Disclosure of Invention
the invention aims to solve the defects in the prior art and provides a lithology combination prediction method based on forward modeling of seismic waveforms.
In order to achieve the purpose, the invention is implemented according to the following technical scheme:
A lithology combination prediction method based on forward modeling of seismic waveforms comprises the following steps:
Step 1: firstly, carrying out classification statistics on the types of lithological combinations of a research area, and carrying out statistics on the ranges of speed, density and thickness of the corresponding lithological combinations according to different lithological combinations;
Step 2: according to the speed, density and thickness ranges of the lithological combination counted in the step 1, a Monte Carlo random simulation method is adopted to randomly select a speed value, a density value and a thickness value of the lithological combination, the speed value and the thickness value are converted into two-way travel time, and the two-way travel time value is sampled according to a set time interval so as to obtain speed and density data corresponding to the lithological combination;
and step 3: carrying out spectrum analysis on the seismic data to determine the effective frequency range of the seismic data, and randomly selecting seismic wavelets with fixed frequency in the frequency range;
And 4, step 4: performing convolution operation on the lithologic combination speed and density data obtained in the step (2) and the seismic wavelet data obtained in the step (3) to obtain seismic waveform data, and converting the seismic waveform data into a two-dimensional picture through time-frequency analysis;
And 5: forming a deep learning training sample by the two-dimensional picture obtained in the step (4) and the corresponding lithologic combination type, and training a model by adopting a convolutional neural network to obtain a trained convolutional neural network model;
Step 6: and converting the actual seismic data into a two-dimensional picture by the same time-frequency analysis method according to the length of the training sample, loading the two-dimensional picture into a trained convolutional neural network model for judging the lithology type, and taking the lithology combination type corresponding to the maximum probability value as a prediction result.

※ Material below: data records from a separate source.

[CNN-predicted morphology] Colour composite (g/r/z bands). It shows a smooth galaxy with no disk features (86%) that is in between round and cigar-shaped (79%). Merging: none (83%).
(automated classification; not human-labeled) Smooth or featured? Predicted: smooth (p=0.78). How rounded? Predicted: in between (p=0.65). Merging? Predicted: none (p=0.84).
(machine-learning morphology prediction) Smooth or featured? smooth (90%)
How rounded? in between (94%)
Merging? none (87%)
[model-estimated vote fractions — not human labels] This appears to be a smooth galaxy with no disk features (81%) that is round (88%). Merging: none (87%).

further, the calculation formula for converting the velocity value and the thickness value into the two-way travel time in the step 2 is as follows: 2 thickness/speed.

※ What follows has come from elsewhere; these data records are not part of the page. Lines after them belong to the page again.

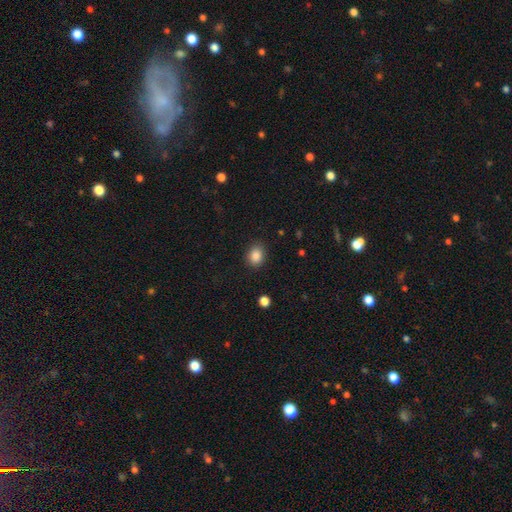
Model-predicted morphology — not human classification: smooth 86%, star or artifact 10%, featured or disk 4%. Down the decision tree: how rounded — round (52%); merging — none (85%).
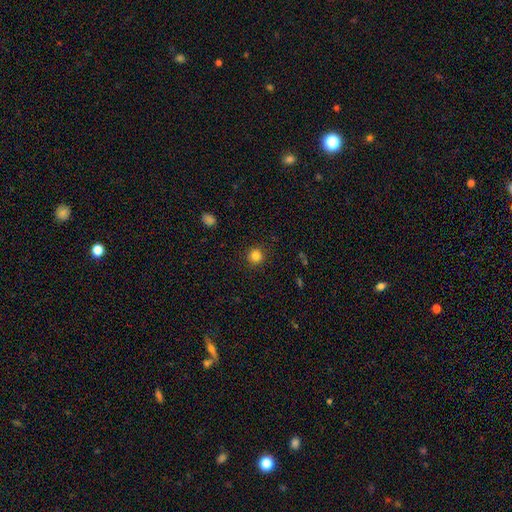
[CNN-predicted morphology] smooth_or_featured: smooth (p=0.83) [alt: star or artifact p=0.12]
how_rounded: round (p=0.93) [alt: in between p=0.06]
merging: none (p=0.91) [alt: minor disturbance p=0.06]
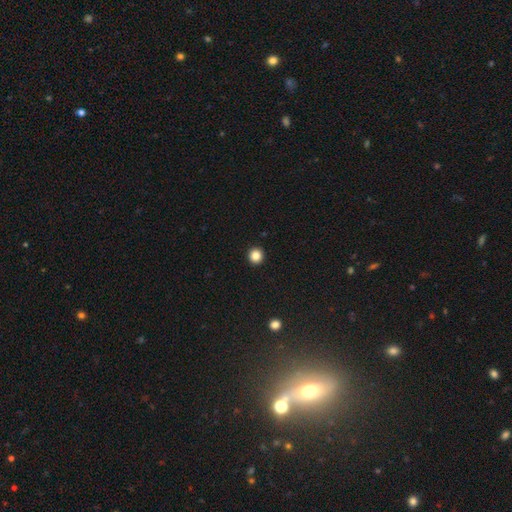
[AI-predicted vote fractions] smooth_or_featured: smooth (p=0.85) [alt: star or artifact p=0.11]
how_rounded: round (p=0.93) [alt: in between p=0.06]
merging: none (p=0.94) [alt: minor disturbance p=0.04]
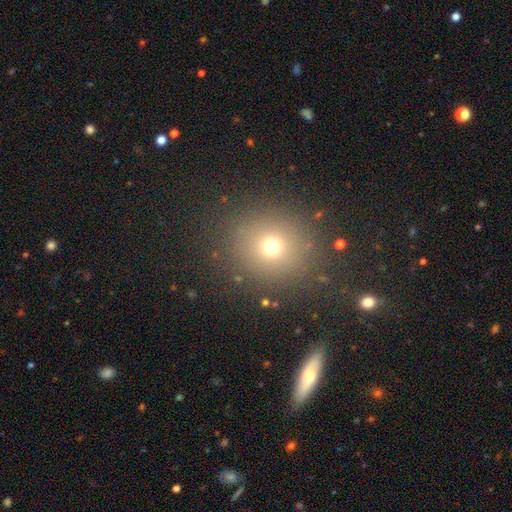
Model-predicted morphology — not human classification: smooth-or-featured: smooth: 59% | star or artifact: 28% | featured or disk: 12%
  how-rounded: round: 81% | in between: 18% | cigar-shaped: 2%
  merging: none: 85% | minor disturbance: 8% | merger: 4% | major disturbance: 3%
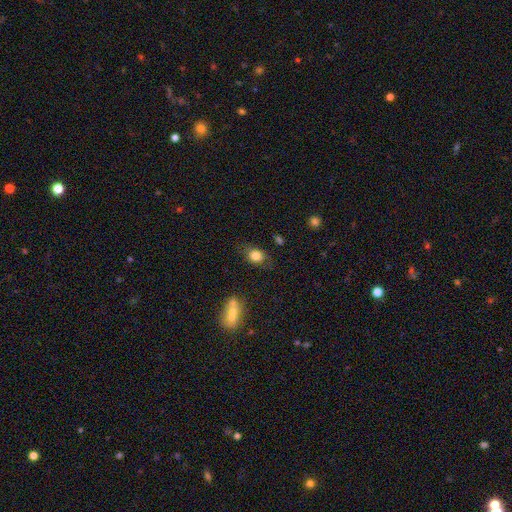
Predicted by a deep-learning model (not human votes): Q: Smooth or featured?
A: smooth (82%); runner-up: star or artifact (9%)
Q: How rounded?
A: in between (53%); runner-up: round (45%)
Q: Merging?
A: none (73%); runner-up: minor disturbance (19%)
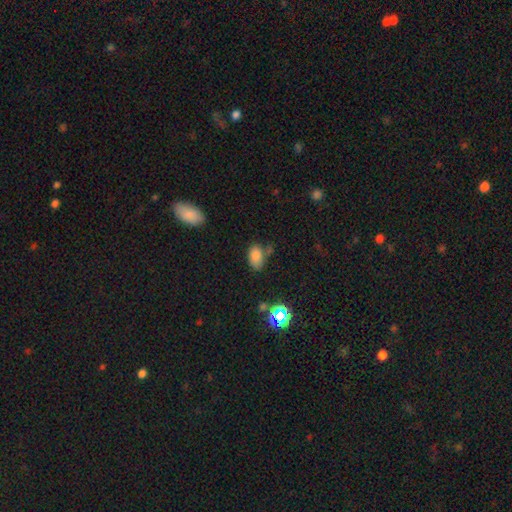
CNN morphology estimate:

Further, in the step 2, when speed and density data conversion of lithology combination is performed, an initial mudstone is added as background speed and density, and the thickness of the mudstone is 20 m.
Further, in the step 3, a fourier transform is used to perform spectrum analysis to obtain a spectrum of the seismic data, and the effective frequency range is the minimum and maximum values of 2 frequencies corresponding to the half-position where the frequency energy is reduced to the maximum value, which correspond to the effective frequency range respectively.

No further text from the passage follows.